No human had the powers of recall to mark today as the fourth anniversary of the start of the war that had so spited the earth. Historians had been the first to lose their calling.


11 comments:

Bevimus said...

Oh, wow did that get dark quickly. I was caught a little off-guard because you paint a pretty harmless scene until the 4th sentence and then bam! Radiation, toxic variants, apocalypse.

This rings true of that lyrical last stanza of the famous Eliot poem Hollow Men- I could hear these mindless, mutated humans whimpering.

This one's gonna haunt me, Marc. Nice way to celebrate the 4th.
Happy anniversary!

John Wiswell said...

Very dark, but reasonably so for a spited planet. Almost a dog-eat-dog world.

Katherine Hajer said...

At first I thought there was antifreeze and other car-related pollutants in the water. Turns out it was worse than that.

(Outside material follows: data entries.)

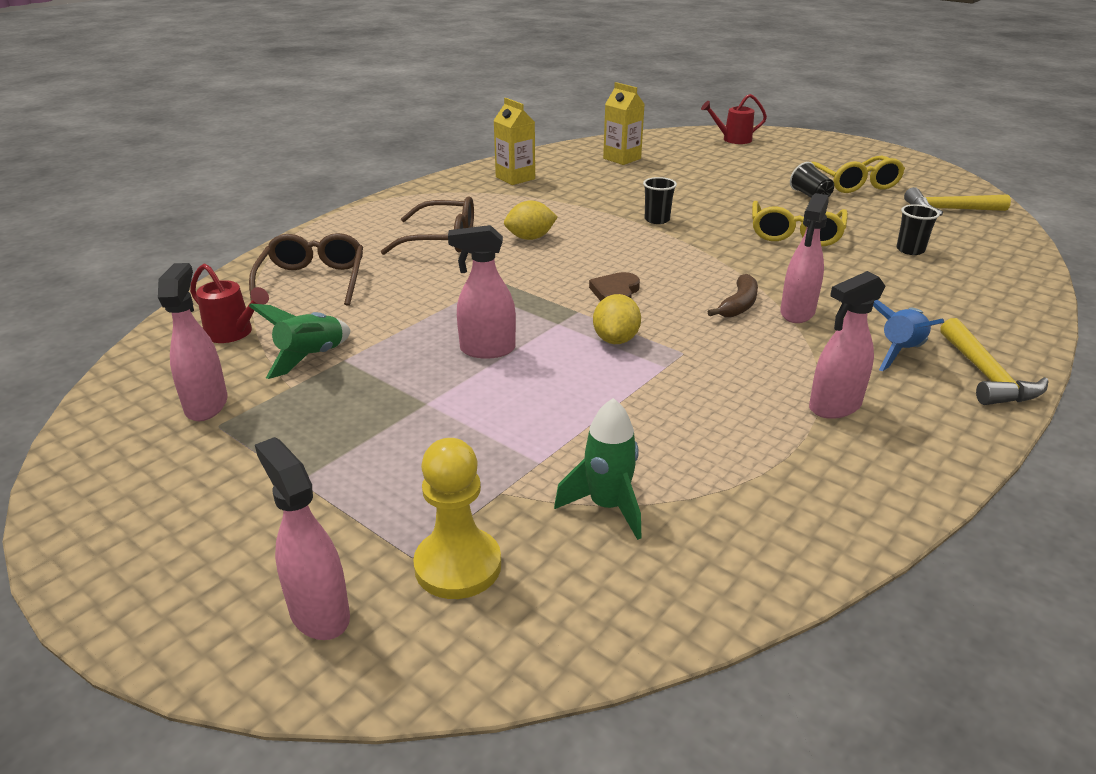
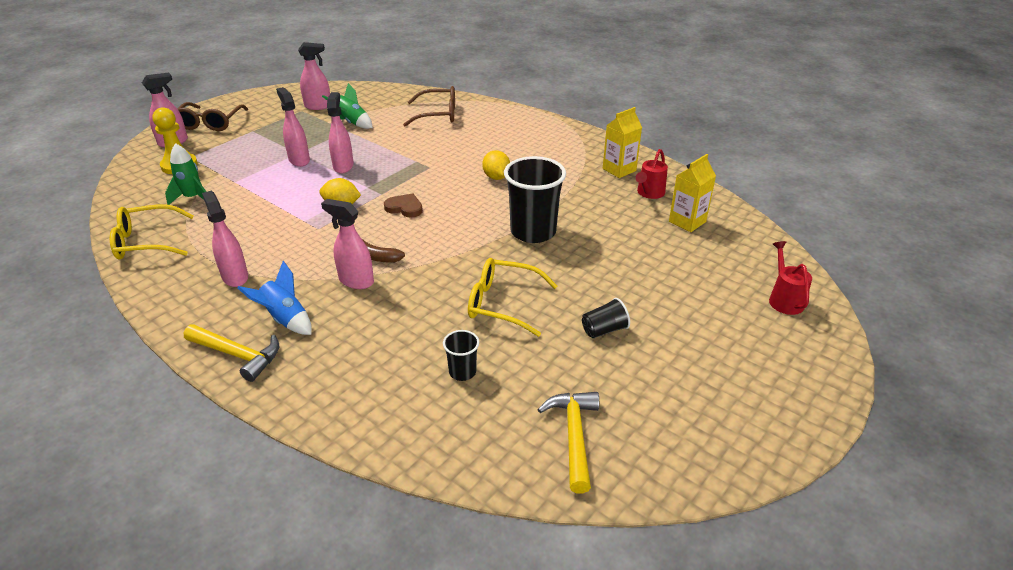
camera: 90 degrees right, 5 degrees up
(234, 333) = (382, 103): red watering can -> red watering can (649, 193)
(442, 239) = (494, 147): brown glasses -> brown glasses (210, 123)
(457, 398) = (299, 160): none -> pink spray bottle
(657, 220) = (533, 232): black cup -> black cup, size x2.11
(854, 184) = (650, 372): yellow glasses -> yellow glasses (146, 242)
(986, 376) = (238, 355): yellow hammer -> yellow hammer turned 150 degrees counterclockwise

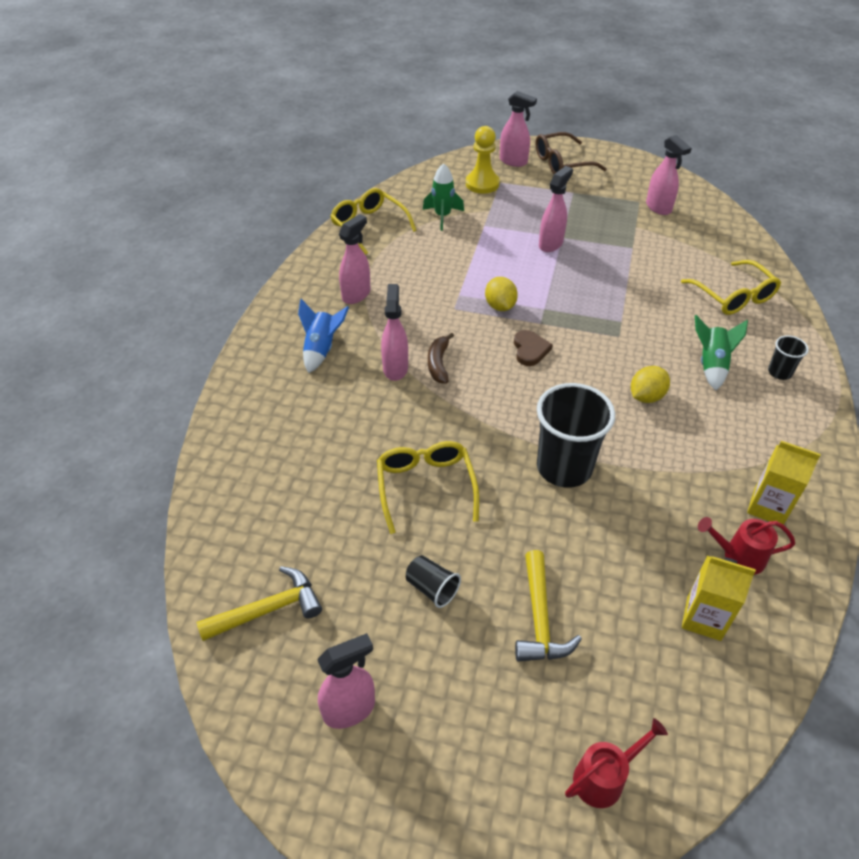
camera: 65 degrees right, 10 degrees up
(238, 355) = (267, 344): yellow hammer -> yellow hammer (540, 619)
(343, 166) = (566, 276): pink spray bottle -> pink spray bottle (350, 709)
(351, 123) = (650, 244): green rocket -> green rocket (711, 365)
(438, 114) = (733, 296): brown glasses -> yellow glasses
(462, 372) = (314, 493): black cup -> black cup (779, 372)

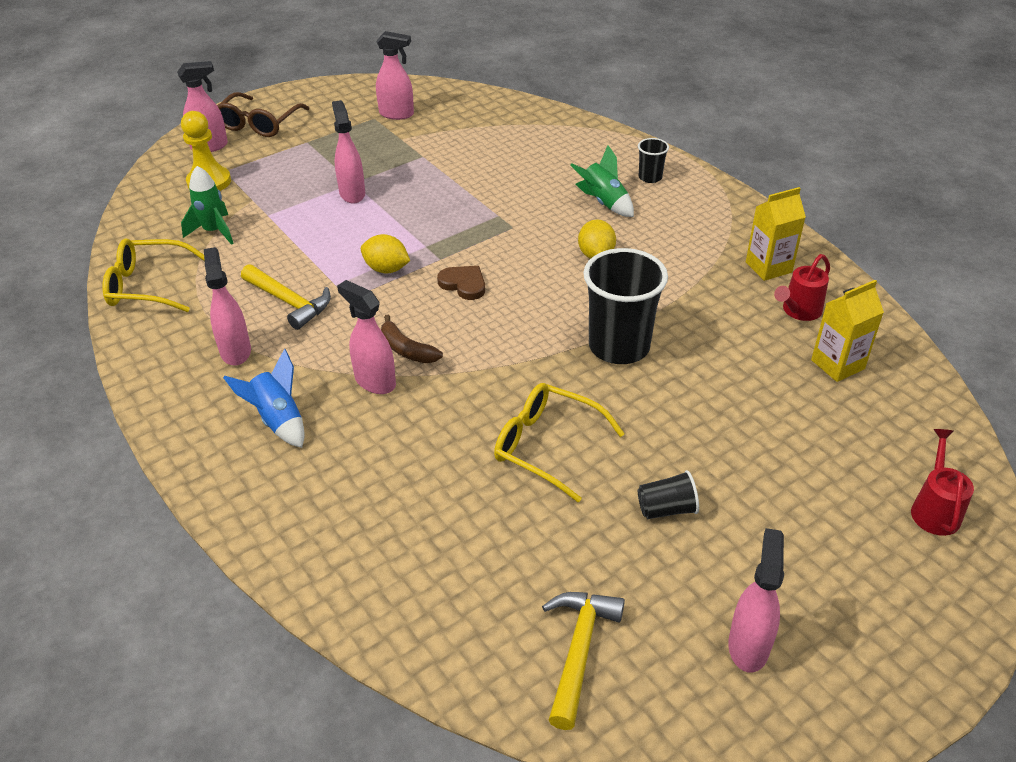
camera: 50 degrees left, 5 degrees down
(540, 619) = (760, 457): yellow hammer -> yellow hammer (289, 302)
(733, 296) = (547, 146): yellow glasses -> none

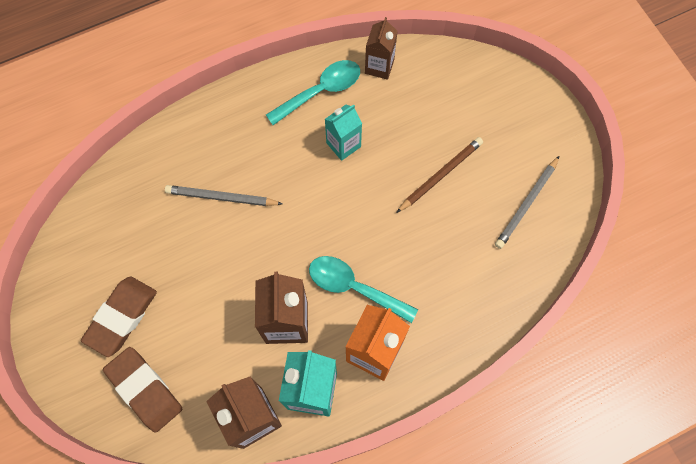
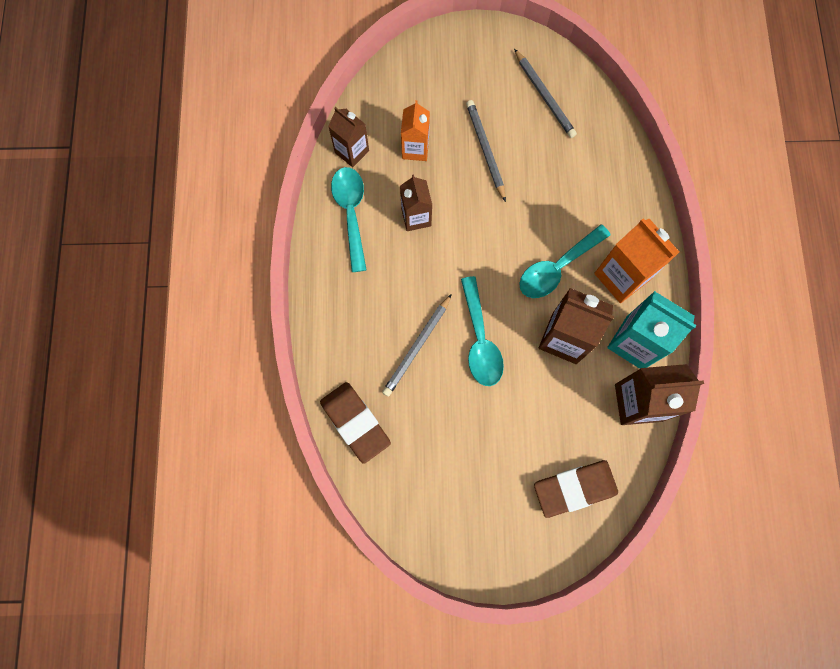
camera: 65 degrees left, 5 degrees up
(121, 317) = (495, 484): brown eraser -> brown eraser (355, 422)
(251, 248) = (480, 340): none -> turquoise spoon
(343, 145) = (416, 217): turquoise carton -> brown carton
(409, 116) = (415, 149): none -> orange carton
(440, 175) = (485, 150): brown pencil -> grey pencil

Another elegantly black turning-out from you.

Icy Sedgwick said...

Wow, this is dark stuff. A truly chilling vision of the future.

Sonia Lal said...

wow. Dark. But an Interesting, if very depressing view of the future.

Helen A. Howell said...

Dark and Scary and quite a depressing view of the future. I found this story on the blog hop page ^_^

Tony Noland said...

Terrible end to a noble race. Too bad about the humans, too.

Cat Russell said...

Particularly liked the last line. Cool story!

Deanna Schrayer said...

I actually felt my stomach turn over Marc, great story!

Estrella Azul said...

Nice and dark, I liked it! Plus, that's a pretty sweet ending - historians being the first to lose their calling :)

Tim VanSant Writes said...

It's a "Those who cannot remember yesterday are condemned to repeat it." sort of thing. [Apologies to you and Santayana.]